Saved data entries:
Content starts

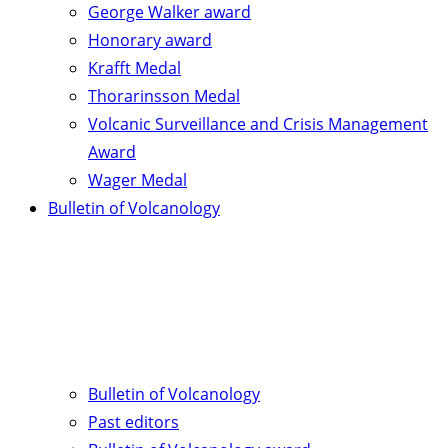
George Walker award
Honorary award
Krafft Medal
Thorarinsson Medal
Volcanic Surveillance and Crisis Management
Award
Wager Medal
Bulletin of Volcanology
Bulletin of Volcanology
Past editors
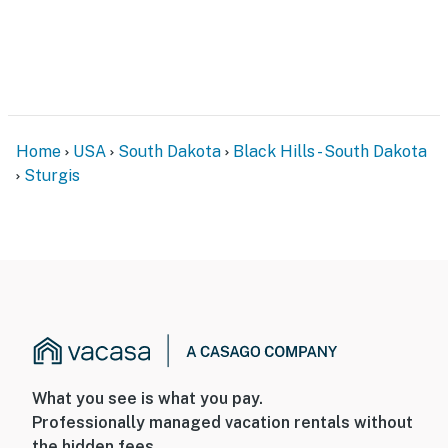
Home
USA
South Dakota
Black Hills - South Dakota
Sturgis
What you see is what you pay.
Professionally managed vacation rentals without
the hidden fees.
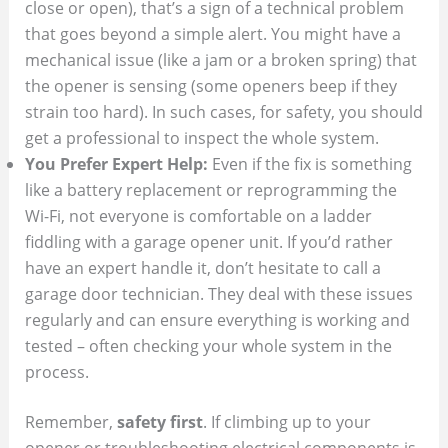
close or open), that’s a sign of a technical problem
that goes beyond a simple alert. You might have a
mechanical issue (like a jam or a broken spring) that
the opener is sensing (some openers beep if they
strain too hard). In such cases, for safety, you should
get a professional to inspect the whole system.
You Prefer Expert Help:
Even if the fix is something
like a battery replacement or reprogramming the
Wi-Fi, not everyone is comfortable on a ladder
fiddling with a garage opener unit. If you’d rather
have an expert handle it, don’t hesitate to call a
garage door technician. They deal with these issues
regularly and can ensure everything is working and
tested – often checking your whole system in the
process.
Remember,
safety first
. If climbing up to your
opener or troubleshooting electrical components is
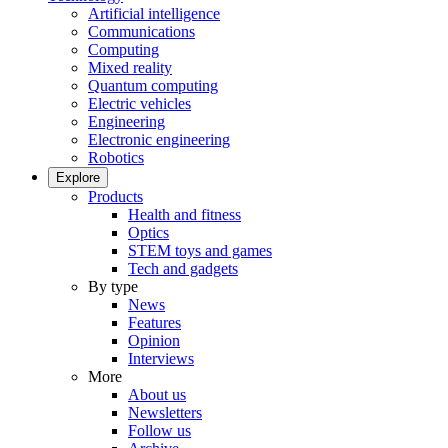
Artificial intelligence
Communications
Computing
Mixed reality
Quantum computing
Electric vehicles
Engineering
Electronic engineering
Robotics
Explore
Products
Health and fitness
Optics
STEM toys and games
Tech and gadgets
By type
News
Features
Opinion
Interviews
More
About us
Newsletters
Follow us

Content ends

**What you will do:**
Without the pictures, extract every entry verbatim.

**Written answer:**
George Walker award
Honorary award
Krafft Medal
Thorarinsson Medal
Volcanic Surveillance and Crisis Management
Award
Wager Medal
Bulletin of Volcanology
Bulletin of Volcanology
Past editors
Home
USA
South Dakota
Black Hills - South Dakota
Sturgis
What you see is what you pay.
Professionally managed vacation rentals without
the hidden fees.
close or open), that’s a sign of a technical problem
that goes beyond a simple alert. You might have a
mechanical issue (like a jam or a broken spring) that
the opener is sensing (some openers beep if they
strain too hard). In such cases, for safety, you should
get a professional to inspect the whole system.
You Prefer Expert Help:
Even if the fix is something
like a battery replacement or reprogramming the
Wi-Fi, not everyone is comfortable on a ladder
fiddling with a garage opener unit. If you’d rather
have an expert handle it, don’t hesitate to call a
garage door technician. They deal with these issues
regularly and can ensure everything is working and
tested – often checking your whole system in the
process.
Remember,
safety first
. If climbing up to your
opener or troubleshooting electrical components is
Artificial intelligence
Communications
Computing
Mixed reality
Quantum computing
Electric vehicles
Engineering
Electronic engineering
Robotics
Explore
Products
Health and fitness
Optics
STEM toys and games
Tech and gadgets
By type
News
Features
Opinion
Interviews
More
About us
Newsletters
Follow us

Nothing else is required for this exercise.